In any event, a legal obligation under Article 6(1)(c) of the DSGVO is to be understood as an obligation under objective law (Frenzel in Paal/Pauly, Datenschutz-Grundverordnung Art. 6, margin no. 16) which may result in particular from a legal basis in a Member State or in Union law and which, moreover, relates directly to data processing (Kastelitz/Hötzendorfer/Tschohl in Knyrim, DatKomm Art. 6 DSGVO, margin no. 39).
As a universal service operator within the meaning of Section 3 no. 4 in conjunction with Section 12 (1) PMG, the Respondent is subject to the provisions of the PMG and is therefore to be seen as the addressee of the legal obligations resulting from this law.
 
According to the constant jurisprudence of the Constitutional Court on the quality of an encroachment norm within the meaning of Section 1 (2) DSG (2000), it must “be sufficiently precise, i.e. predictable for everyone, to specify the conditions under which the determination or use of the data for the performance of specific administrative tasks is permitted is. The respective legislator must therefore iSd. Section 1 (2) DSG 2000 provides for a material-specific regulation in the sense that the cases of permissible interference with the fundamental right to data protection are specified and limited (VfSlg. 18.146 / 2007).
As a universal service provider within the meaning of Article 3(4) in conjunction with Article 12(1) of the PMG, the defendant is subject to the provisions of the PMG and must therefore be regarded as the addressee of the legal obligations arising from that law.
The data protection authority does not overlook the fact that this jurisprudence refers to an interference norm that is intended to legitimize official action, which is not the case here.
 
Nevertheless, this jurisprudence can also apply accordingly if those responsible in the private sector (Section 26 Paragraph 4 DSG) rely on an authorization norm within the meaning of Article 6 Paragraph 1 lit. c GDPR. This also results from Art. 5 Para. 1 lit. a GDPR, according to which personal data are processed in a lawful manner, in good faith and in a manner that is understandable for the person concerned.
According to the consistent case-law of the Constitutional Court on the quality of an obligatory standard in the sense of Section 1 (2) of the German Data Protection Act (2000), this standard must "specify with sufficient precision, i.e. predictable for everyone, under which conditions the determination or use of data for the performance of specific administrative tasks is permissible.
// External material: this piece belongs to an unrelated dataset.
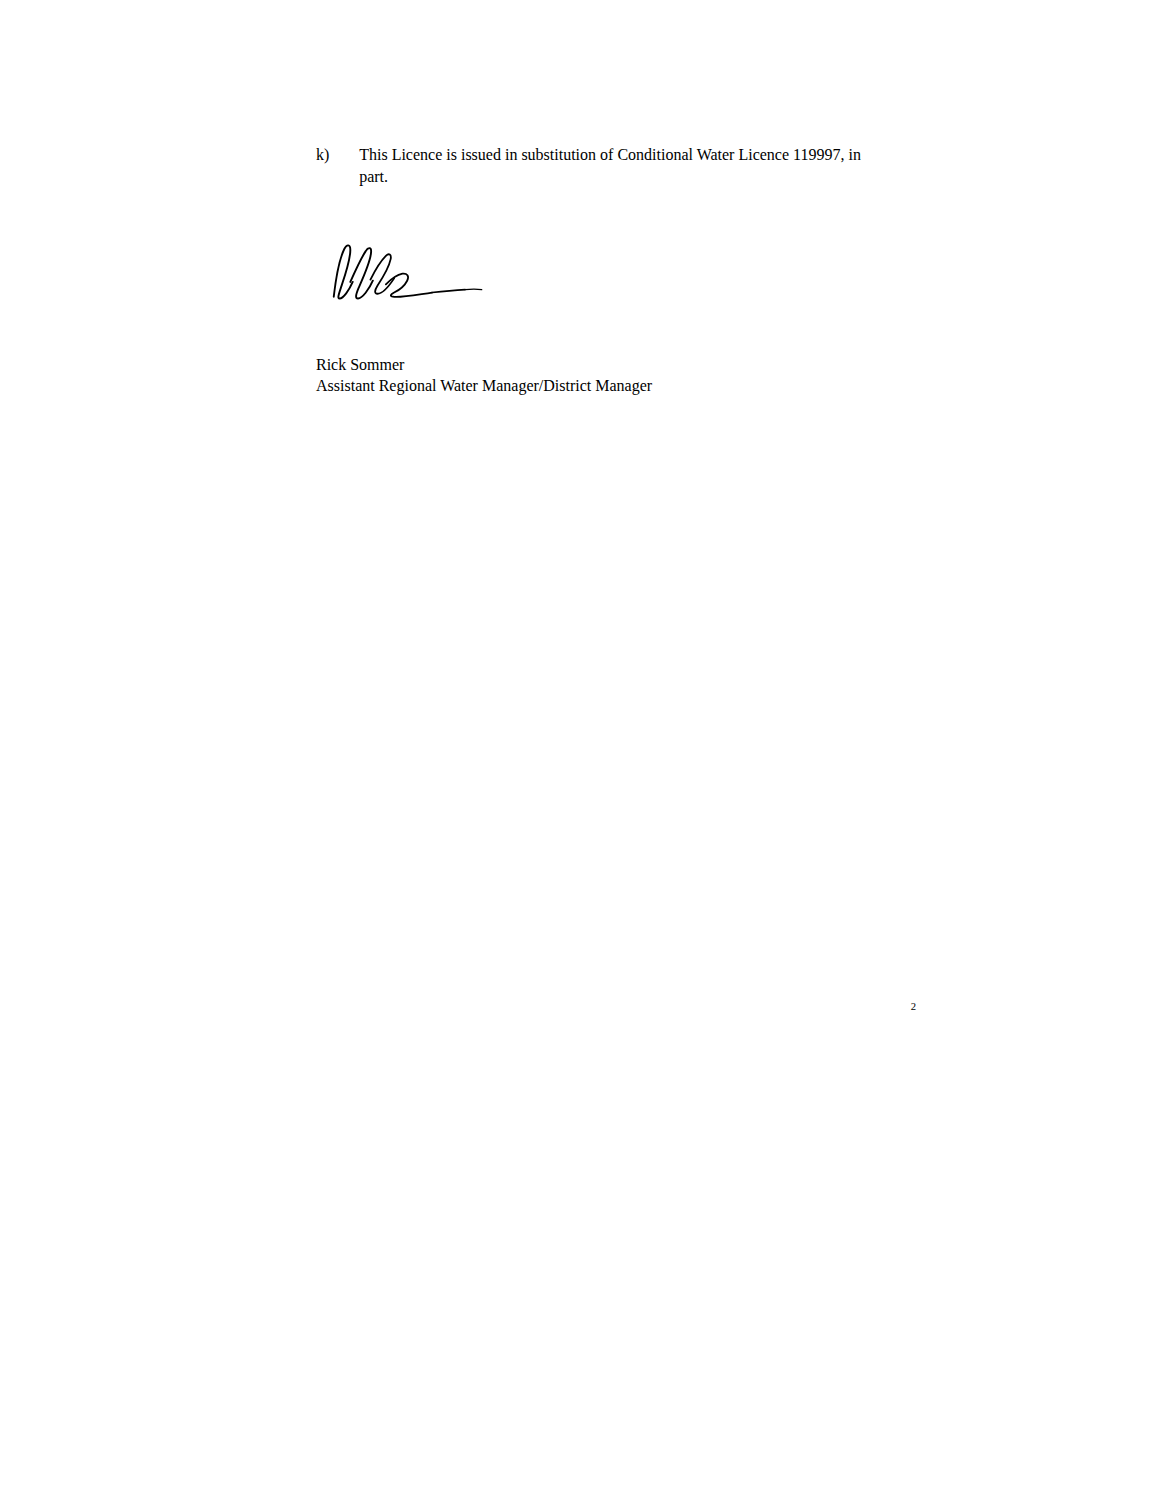k) This Licence is issued in substitution of Conditional Water Licence 119997, in part.
Rick Sommer
Assistant Regional Water Manager/District Manager
2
The respective legislator must therefore, in the sense of Section 1 (2) of the Data Protection Act (2000) § 1 (2) DSG 2000, the respective legislator must therefore provide for a substantive regulation in the sense that the cases of permissible encroachments on the fundamental right to data protection are specified and limited (VfSlg. 18.146/2007).
It must therefore be checked whether the provisions of the PMG create a legal obligation to process personal data according to Art. 6 Para. 1 lit. c GDPR.
 
§ 3 Z 12 PMG standardizes the need for confirmation of receipt or delivery of the shipment. On the other hand, § 3 Z 12 PMG does not make any statement about the mere determination, i.e. the additional collection or storage of personal (ID) data. This also applies to Section 20 (1) PMG, which only standardizes the constitution of general terms and conditions, but not a legal obligation to process personal data.
In doing so, the data protection authority does not overlook the fact that this case law refers to an overriding norm which is intended to legitimise official action, which is not the case here.
It should also be noted that the Respondent's General Terms and Conditions cannot constitute a legal obligation due to a lack of material legal quality.
 
As a result, the provisions of the PMG put forward by the Respondent in conjunction with Art. 6 Para. 1 lit. c GDPR does not constitute a legal basis for scanning and saving the complainant's ID.
Nevertheless, this case law can also apply mutatis mutandis if those responsible in the private sector (Section 26 (4) DSG) base their actions on an enabling norm in the sense of Article 6 (1) (c) DSGVO. This also follows from Art. 5 (1) lit. a DSGVO, according to which personal data are processed in a lawful manner, in good faith and in a manner comprehensible to the data subject.
D.2. To safeguard legitimate interests (Art. 6 Para. 1 lit.f GDPR):
 
As a result, it must be checked whether the processing of the complainant's personal data is necessary to safeguard the legitimate interests of the respondent or a third party within the meaning of Article 6 (1) lit. f GDPR was required.
It must therefore be examined whether the provisions of the PMG may create a legal obligation to process personal data under Art. 6 (1) lit. c DSGVO.
According to the Rsp of the ECJ, processing on the legal basis of “legitimate interest” is permissible under three cumulative conditions: i) Perception of a legitimate interest by the person responsible or the third party (s) to whom the data is transmitted, ii) Requirement of processing personal data Data for the realization of the legitimate interest and iii) no predominance of the fundamental rights and freedoms of the person affected by data protection over the perceived legitimate interest (see with regard to Directive 95/46 / EC the judgment of the ECJ of December 11, 2019, C- 708/18 [TK] margin no. 40 with further references).
 
i) Legitimate interests of those responsible or a third party
§ Section 3 no. 12 PMG stipulates the need to confirm receipt or delivery of the consignment. However, Section 3 No. 12 PMG does not make any statement about the mere determination, i.e. the recording or storage of personal (ID) data beyond this. This applies equally to Section 20 (1) PMG, which merely sets out the constitution of general terms and conditions, but does not impose any legal obligation to process personal data.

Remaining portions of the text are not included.